WHITE BEAR LAKE — Minnesota employers are not looking for workers who are “really good at filling in ovals” on standardized tests, Education Minnesota President Tom Dooher said during an Oct. 23 K-12 Luncheon Series event at Century College.
“They want people who are creative problem solvers,” Dooher added. He urged less focus on test scores and more on promoting effective teaching and growing collaborations between K-12 and higher education.
“Give teachers the time and resources they need to improve their craft,” he said. “Teachers need good coaches, they need professional development and they need to be evaluated regularly.”
A state law that mandates new teacher evaluation systems needs to be carefully implemented, Dooher said.
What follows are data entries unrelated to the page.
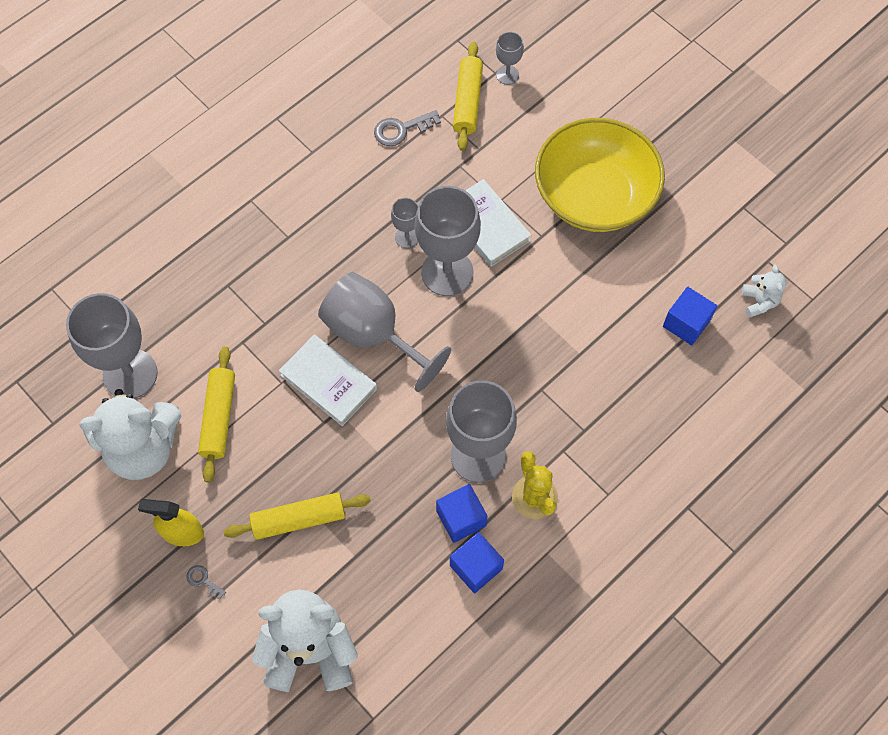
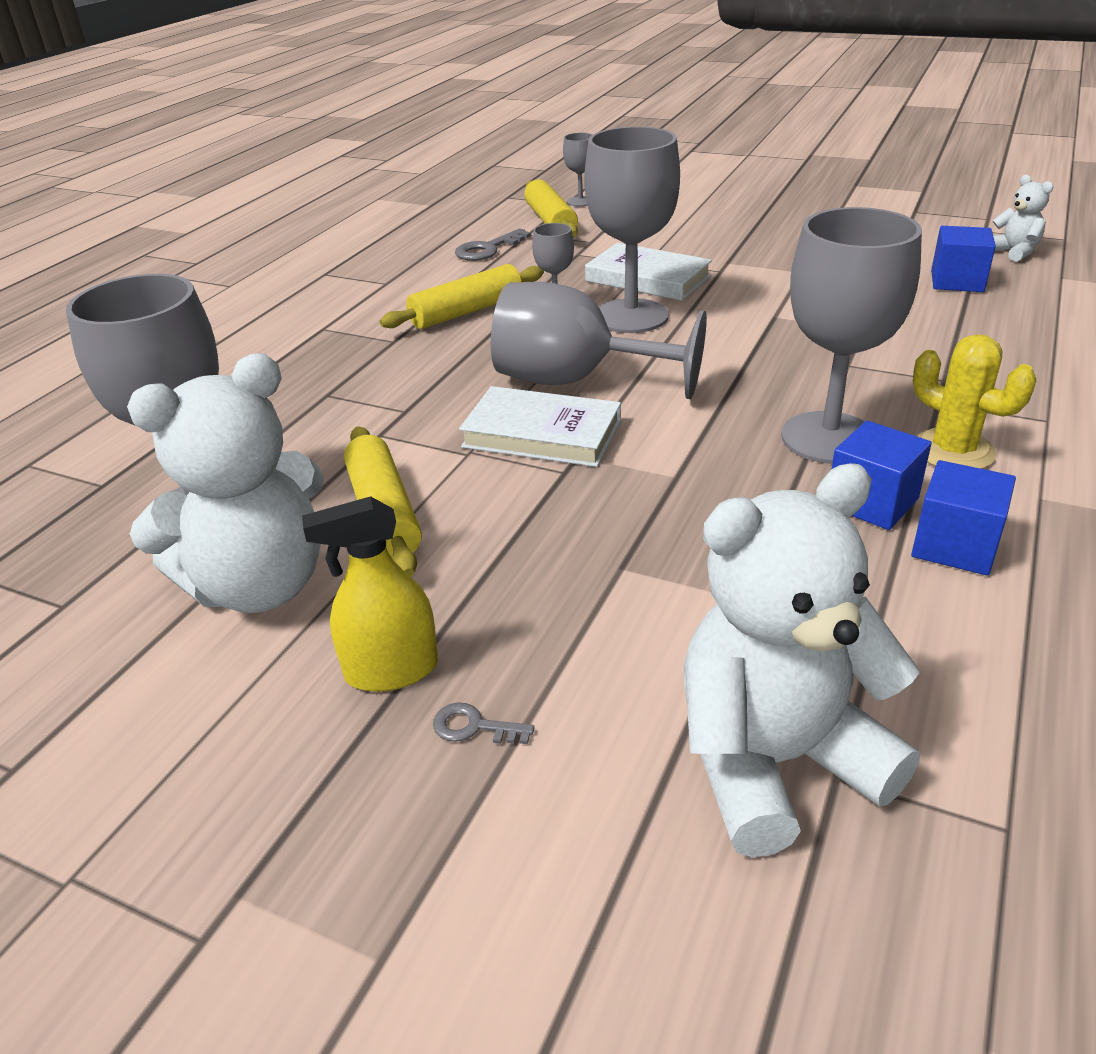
camera: 20 degrees left, 30 degrees down
(299, 519) = (606, 584): yellow rolling pin -> yellow rolling pin (466, 312)
(594, 196) = (751, 238): yellow bowl -> none

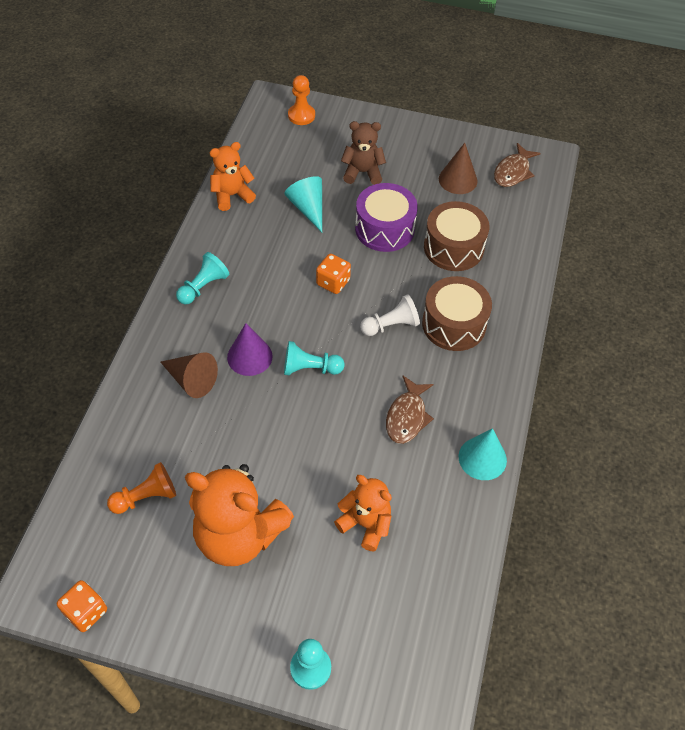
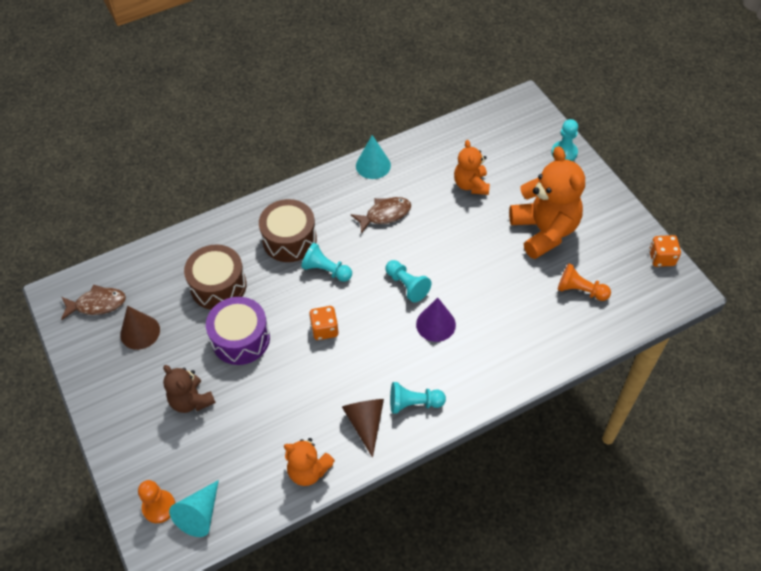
camera: 130 degrees left, 0 degrees up
(191, 380) = (488, 339): brown cone -> brown cone (365, 423)
(308, 208) = (268, 404): turquoise cone -> turquoise cone (200, 514)
(391, 325) = (326, 270): white pawn -> turquoise pawn

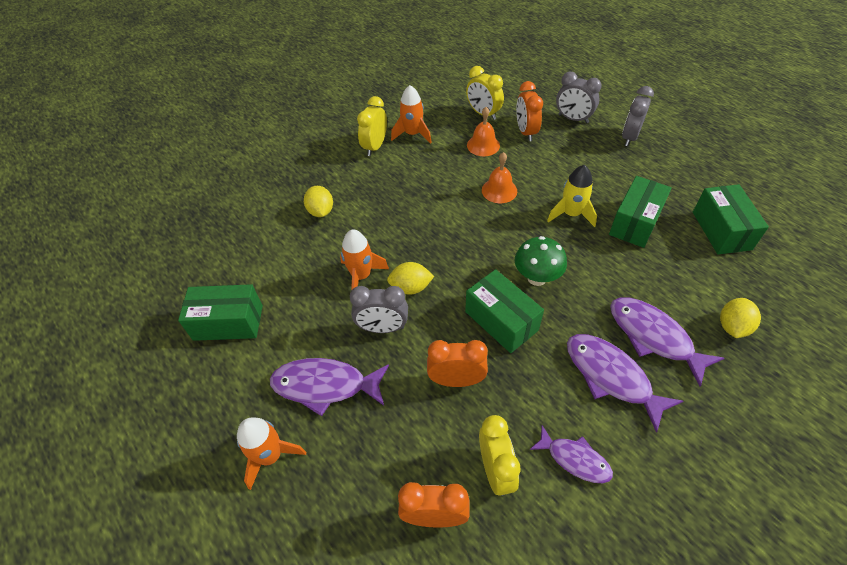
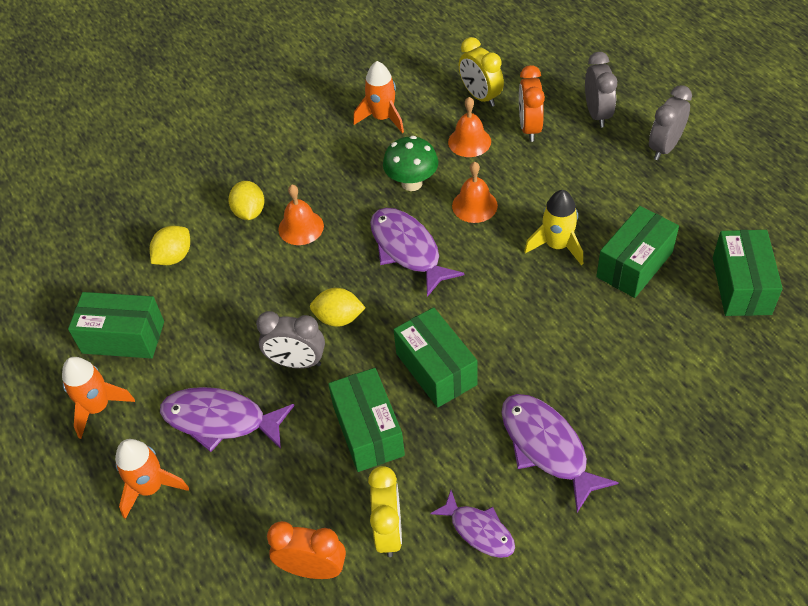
camera: 10 degrees right, 0 degrees up
(361, 276) = (283, 298): orange rocket -> orange rocket (98, 407)
(365, 219) = (301, 227): none -> orange bell
(375, 147) = (331, 131): yellow clock -> none
(456, 380) = (368, 431): orange clock -> green box
(537, 278) = (492, 322): green mushroom -> green mushroom (412, 183)
(573, 119) = (597, 114): grey clock -> grey clock turned 135 degrees counterclockwise
(653, 337) = (611, 407): purple fish -> purple fish (408, 250)
(732, 327) = (711, 406): yellow lemon -> yellow lemon (174, 257)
“Some teachers go decades without being evaluated or coached,” he said. “Teachers need regular feedback. They need to constantly improve. Done right, a new evaluation system will improve teaching across the state. Done wrong, it will do a lot of harm.”
Asked about the future of teaching, Dooher said,: “I am an optimist. I am hoping we can get to the point where we are well respected again, and paid a liveable wage.”
He noted that Finland managed to turn its economy around by investing in education and making teaching one of the most respected occupations in the country. Their motto is “Trust through professionalism,” and the country has no state standardized testing program, Dooher said.